But the governor's real game, Blagojevich claimed, was getting them to believe he was actually serious, which he was not (he and Jackson hated one another). "I'm so f- repugnant to them," he had said of the Democratic Beltway elite in a phone chat with an aide.
After scaring the bigshots, he testified, he would get them to convince Michael Madigan, the leader of the Illinois House and the state's most powerful politician (he and Madigan hated one another), to ram through major legislation in return for Blago selecting Madigan's daughter, the state's attorney general, to the Obama vacancy.
As part of his gambit, he even went further than most media-obsessed politicians tend to go in using the press: leaking a complete fabrication to a Chicago Sun-Times gossip columnist. Under questioning Thursday, he conceded the item, about him and Jackson having met to discuss the vacancy, was a lie, or what he called a "misdirection play."
It was all a part of exercising "negative leverage" with the bogus threat of naming Jackson. He'd scare those bigshots and then get Rahm Emanuel (he and Emanuel did not hate one another), who had just been named Obama's future chief of staff, to call Madigan and cut the deal to benefit his daughter.
None of it worked and Blagojevich wound up arrested, impeached, indicted and last year convicted of one count of lying to the FBI. The retrial focuses on weightier counts of corruption after he avoided conviction on those as a result of a single doubting juror. Thursday the retrial reached a climax of sorts with the start of the government's cross-examination of Blagojevich, who did not testify in his first trial but chose to do so this time, often rambling and straining to claim benign interpretations of damning wiretaps.
Some students of government will see much of the evidence as "politics as usual" and argue that the only thing different here is that the FBI was listening.

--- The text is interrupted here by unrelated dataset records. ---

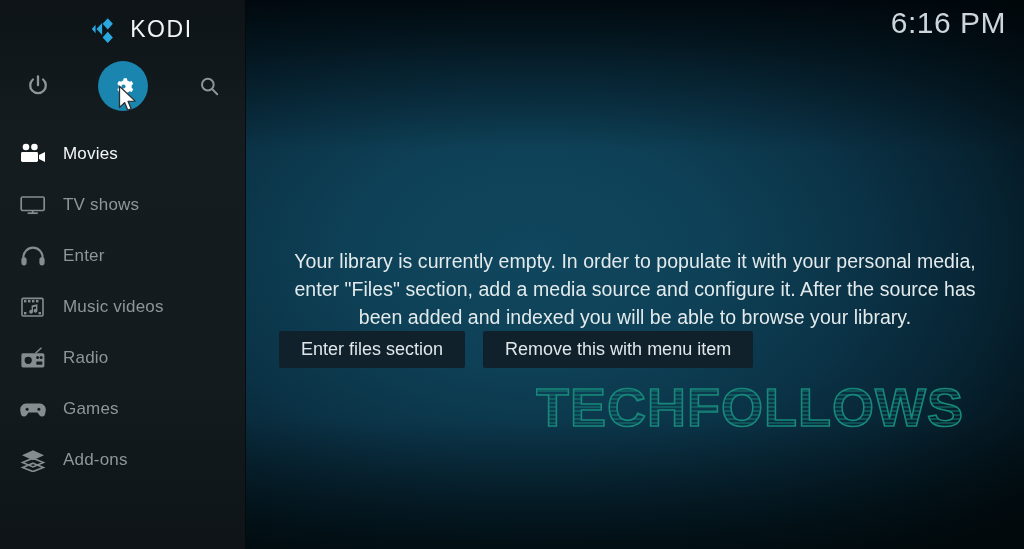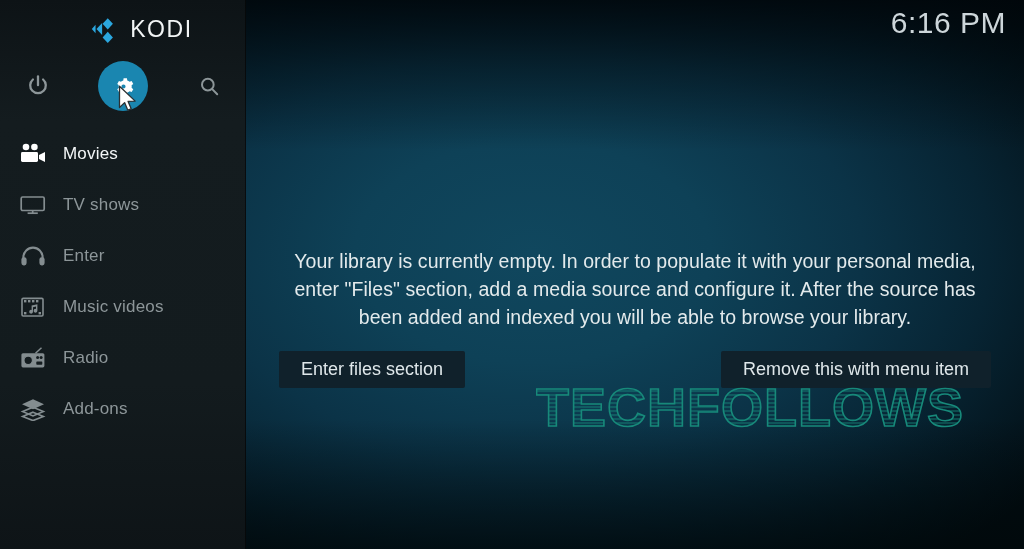--- a/index.html
+++ b/index.html
@@ -151,22 +151,21 @@
     width:712px;
     text-align:center;
   }
   .empty-text {
     font-size:19.5px;
     line-height:28px;
     color:#e3eaec;
     letter-spacing:0.05px;
   }
   .btn-row {
-    margin-top:20px;
-    display:flex; justify-content:space-between; gap:18px;
+    display:flex; justify-content:flex-start; gap:18px;
   }
   .btn {
     background:#10212b;
     border:none;
     border-radius:2px;
     color:#dfe7ea;
     font-size:18px;
     font-family:"Liberation Sans", sans-serif;
     padding:0 22px;
     height:37px;
@@ -330,20 +329,30 @@
             <circle cx="9.2" cy="14.3" r="4.2" fill="#141c1f"></circle>
             <circle class="ic-s" cx="9.2" cy="14.3" r="4.2" stroke-width="1.1"></circle>
             <circle cx="18.6" cy="11.4" r="1.5" fill="#141c1f"></circle>
             <circle cx="22.1" cy="11.4" r="1.5" fill="#141c1f"></circle>
             <rect x="17.3" y="15.4" width="6" height="3.4" rx="0.7" fill="#141c1f"></rect>
           </svg>
         </span>
         <span class="menu-label">Radio</span>
       </div>
 
+      <div class="menu-item">
+        <span class="menu-icon">
+          <svg width="28" height="22" viewBox="0 0 28 22">
+            <path class="ic" d="M7.2 5.6h13.6a6 6 0 0 1 5.9 7.1l-.6 3.2a3.2 3.2 0 0 1-5.7 1.3l-2-2.6H9.6l-2 2.6a3.2 3.2 0 0 1-5.7-1.3l-.6-3.2a6 6 0 0 1 5.9-7.1z"></path>
+            <circle cx="8.1" cy="11.2" r="1.5" fill="#141c1f"></circle>
+            <circle cx="19.9" cy="11.2" r="1.5" fill="#141c1f"></circle>
+          </svg>
+        </span>
+        <span class="menu-label">Games</span>
+      </div>
 
       <div class="menu-item">
         <span class="menu-icon">
           <svg width="28" height="24" viewBox="0 0 28 24">
             <polygon class="ic" points="14,2.2 25,7.2 14,12.2 3,7.2"></polygon>
             <polygon class="ic-s" points="14,10.2 24.4,14.6 14,19 3.6,14.6" stroke-width="1.6"></polygon>
             <polygon class="ic-s" points="14,15.2 24.4,19.4 14,23.6 3.6,19.4" stroke-width="1.6"></polygon>
           </svg>
         </span>
         <span class="menu-label">Add-ons</span>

His is a world of unceasing transactions, where every deed generates one or more I.O.Us, and where legislation, memberships on state commissions, you name it, all has a de facto price tag, usually campaign contributions.
When it came to the Obama vacancy, Blago plotted various goodies he could get in return from the new administration. Perhaps a cabinet post, preferably head of Health and Human Services. Or an overseas ambassadorship. Maybe being our man at the United Nations. He spoke of Emanuel helping him set up a nonprofit on health care with a cushy $750,000 salary.
My favorite: the notion of selecting himself to be the senator and then setting up his wife to exploit her connections to him as a big-ticket Washington lobbyist.
In talking about his mulling appointing himself to Obama's senate seat, Blagojevich even said that it would have enabled him to go to Afghanistan and "hunt down" Osama bin Laden.